京都府は19日、新型コロナウイルスの感染拡大で、3~5月に府内で起きた五つのクラスター(感染者集団)の発生状況をまとめた。感染者と関わった接触者の陽性率がクラスターによって約10倍の差があり、府は専門家に要因などを分析してもらう。
京都産業大(京都市北区)の学生に端を発したクラスターは、井手町での交流会を通じて住民や町職員らにも波及し、接触者は323人に。陽性者は54人に上り、陽性率は最も高い16.7%だった。
続いて高かったのは京都市下京区でコールセンターを営む企業の14.1%。右京区の有料老人ホームが12.7%、上京区の堀川病院が8.6%と続いた。

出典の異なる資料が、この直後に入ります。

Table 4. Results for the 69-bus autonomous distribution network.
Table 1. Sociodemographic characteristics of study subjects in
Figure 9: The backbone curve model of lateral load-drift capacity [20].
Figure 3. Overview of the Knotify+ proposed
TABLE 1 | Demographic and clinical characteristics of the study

一方、大阪のライブハウスを経由したクラスターでは、接触者が医療機関や保育園の関係者を中心に550人にまで広がったが、陽性者は8人と比較的少なく、陽性率は1.5%と最も低かった。
府や京都市はクラスターの発生時、国立感染症研究所が示す濃厚接触者の定義より広い範囲を「接触者」と定め、PCR検査や疫学調査を進めてきた。
府健康対策課は「クラスターごとで接触者やPCR検査の範囲が適切だったか専門家に検証してもらい、第2波に向けた備えに生かしたい」としている。